Teachers in Richmond, like their colleagues across the province, continue to work under an expired contract as negotiations are on-going on a new one.
On Oct. 1, the B.C. Public School Employers’ Association (BCPSEA) asked the mediator, David Schaub, to write a report about the negotiations, to be delivered Friday, Nov. 1.
However, a spokesperson for BCPSEA, which represents boards of education, said they won’t comment on it publicly until they’ve reviewed it with their members.
Conditions from the previous contract, which expired June 30, continue until a new one is in place.
The BC Teachers’ Federation and BCPSEA went back to the mediation table in late September after a short break.
According to the BCTF, there is a “mediator-imposed” media blackout which encompasses the process as well.
BCTF media spokesperson Rich Overgaard said on Friday he doesn’t have a timeline on when there will be any public reporting on mediation.

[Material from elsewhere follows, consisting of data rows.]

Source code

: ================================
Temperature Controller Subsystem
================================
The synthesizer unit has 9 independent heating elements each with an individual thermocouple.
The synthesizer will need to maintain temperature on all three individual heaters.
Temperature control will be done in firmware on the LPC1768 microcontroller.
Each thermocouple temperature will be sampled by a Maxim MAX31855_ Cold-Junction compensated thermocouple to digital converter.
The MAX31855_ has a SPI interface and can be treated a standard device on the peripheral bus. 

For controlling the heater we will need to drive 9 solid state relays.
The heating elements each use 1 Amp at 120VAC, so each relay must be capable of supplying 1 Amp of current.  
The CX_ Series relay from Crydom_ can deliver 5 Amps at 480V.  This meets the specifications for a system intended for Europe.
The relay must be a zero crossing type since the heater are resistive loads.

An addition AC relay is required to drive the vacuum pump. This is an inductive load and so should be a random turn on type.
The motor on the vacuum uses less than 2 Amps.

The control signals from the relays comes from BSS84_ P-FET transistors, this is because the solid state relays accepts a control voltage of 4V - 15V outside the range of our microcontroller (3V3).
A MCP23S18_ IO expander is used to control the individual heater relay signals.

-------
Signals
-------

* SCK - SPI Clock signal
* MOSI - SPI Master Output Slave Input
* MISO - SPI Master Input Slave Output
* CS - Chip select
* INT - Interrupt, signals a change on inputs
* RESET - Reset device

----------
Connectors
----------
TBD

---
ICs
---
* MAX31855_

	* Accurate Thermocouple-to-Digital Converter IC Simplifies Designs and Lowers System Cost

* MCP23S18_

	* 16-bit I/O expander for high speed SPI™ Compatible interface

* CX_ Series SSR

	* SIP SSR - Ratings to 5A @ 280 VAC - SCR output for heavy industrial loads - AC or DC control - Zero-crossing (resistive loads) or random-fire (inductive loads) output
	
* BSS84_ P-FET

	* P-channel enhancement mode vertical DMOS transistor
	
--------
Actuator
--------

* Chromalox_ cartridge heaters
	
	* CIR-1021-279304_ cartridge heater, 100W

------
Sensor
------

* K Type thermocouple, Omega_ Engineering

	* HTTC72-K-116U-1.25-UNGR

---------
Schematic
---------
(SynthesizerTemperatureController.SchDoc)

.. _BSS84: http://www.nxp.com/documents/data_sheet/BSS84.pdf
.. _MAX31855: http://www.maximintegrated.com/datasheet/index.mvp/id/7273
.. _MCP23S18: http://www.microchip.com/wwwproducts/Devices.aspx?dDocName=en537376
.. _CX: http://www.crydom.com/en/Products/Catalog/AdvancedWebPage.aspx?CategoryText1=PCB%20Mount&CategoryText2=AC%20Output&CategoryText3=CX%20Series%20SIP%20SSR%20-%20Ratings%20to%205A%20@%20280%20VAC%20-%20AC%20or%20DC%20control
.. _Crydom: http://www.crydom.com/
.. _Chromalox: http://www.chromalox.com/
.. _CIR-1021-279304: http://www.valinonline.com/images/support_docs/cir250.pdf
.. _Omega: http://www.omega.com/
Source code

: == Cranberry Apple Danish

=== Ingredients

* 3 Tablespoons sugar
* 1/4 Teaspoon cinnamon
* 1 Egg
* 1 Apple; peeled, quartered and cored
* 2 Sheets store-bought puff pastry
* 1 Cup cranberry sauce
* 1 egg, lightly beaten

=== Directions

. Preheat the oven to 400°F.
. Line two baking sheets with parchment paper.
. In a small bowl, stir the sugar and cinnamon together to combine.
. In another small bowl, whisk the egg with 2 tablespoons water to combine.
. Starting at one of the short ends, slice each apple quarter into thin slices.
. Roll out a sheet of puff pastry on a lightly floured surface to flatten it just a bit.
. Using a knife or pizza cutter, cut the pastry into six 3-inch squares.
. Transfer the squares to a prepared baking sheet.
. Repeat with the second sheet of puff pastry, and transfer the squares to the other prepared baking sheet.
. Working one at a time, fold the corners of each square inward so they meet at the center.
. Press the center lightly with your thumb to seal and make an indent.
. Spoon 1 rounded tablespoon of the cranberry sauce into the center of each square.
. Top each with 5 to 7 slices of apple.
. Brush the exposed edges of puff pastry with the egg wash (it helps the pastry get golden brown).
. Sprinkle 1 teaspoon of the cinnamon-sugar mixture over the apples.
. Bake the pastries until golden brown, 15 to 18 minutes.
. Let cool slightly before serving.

The old themes of class size and composition came up earlier in the negotiating process.
In early September, BCTF expressed concerns that Richmond would be one of several large school districts that would lose specialist teachers if what was being proposed by BCPSEA was accepted, while the latter claimed this was not the case.
BCPSEA said they were confident no teaching positions would be lost and had proposed a clause to guarantee “staffing stability.”
While the BCTF said the employer was proposing much larger classroom, BCPSEA claimed it was just proposing a “baseline class size” with additional resources depending on local situations.